Statistics from Altmetric.com
“The test of morality of a society is what it does for its children” is a famous quote from the German philosopher, Dietrich Bonhoeffer. Yet we struggle to deliver appropriate medicines to our children on so many levels. With a lack of studies being performed on both the medicines and the formulations that we are using, it is a wonder that we ever have any good treatment outcomes. How is it possible then, that when we do have treatments that can be used almost overnight the medicine that we were using can just disappear from the market?

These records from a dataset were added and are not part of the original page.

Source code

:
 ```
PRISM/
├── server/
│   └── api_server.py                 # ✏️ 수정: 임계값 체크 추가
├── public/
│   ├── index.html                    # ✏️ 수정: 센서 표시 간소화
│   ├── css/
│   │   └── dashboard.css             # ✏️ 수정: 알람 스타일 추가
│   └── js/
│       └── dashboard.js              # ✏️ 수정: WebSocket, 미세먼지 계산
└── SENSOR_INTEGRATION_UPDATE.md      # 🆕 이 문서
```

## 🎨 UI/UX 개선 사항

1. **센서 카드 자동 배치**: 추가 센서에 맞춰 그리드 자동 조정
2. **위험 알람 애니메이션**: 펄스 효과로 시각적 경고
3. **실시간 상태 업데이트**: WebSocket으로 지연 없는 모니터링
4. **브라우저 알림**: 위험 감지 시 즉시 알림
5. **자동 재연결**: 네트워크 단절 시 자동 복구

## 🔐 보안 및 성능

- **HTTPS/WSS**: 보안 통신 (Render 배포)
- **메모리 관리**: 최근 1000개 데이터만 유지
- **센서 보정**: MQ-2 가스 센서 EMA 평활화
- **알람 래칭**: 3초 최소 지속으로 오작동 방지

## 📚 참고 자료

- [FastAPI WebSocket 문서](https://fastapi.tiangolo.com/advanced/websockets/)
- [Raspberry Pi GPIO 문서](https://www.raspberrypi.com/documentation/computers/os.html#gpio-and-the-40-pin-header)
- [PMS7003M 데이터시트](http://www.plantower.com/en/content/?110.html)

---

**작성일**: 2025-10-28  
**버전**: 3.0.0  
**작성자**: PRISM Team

The situation was highlighted in 2012 in the USA when Jennifer LaCognata tried to sue Hospira for removing Vitamin A injections from the market. She had started to have night blindness and was relieved to find there was a simple treatment in the form of an injection. Soon after starting treatment, Hospira ceased manufacture and there was a worldwide shortage. With no alternative product in place, her sight deteriorated and she became blind in one eye and began to lose her sight in the other. She lost the case as it was judged that the medicines industry has no duty to ensure continuity of supply. This story and others like it moved the US government to allow the Food and Drug Administration more power to try to prevent shortages. While these moves have only been partially successful, they are still better than the lack of control we have in Europe. The European Medicines Agency (EMA) approves medicines but has only very limited strategies in place to address shortages. There is no coordinated approach to shortages in place and industry is not even obliged to inform the EMA if they know that a shortage is likely.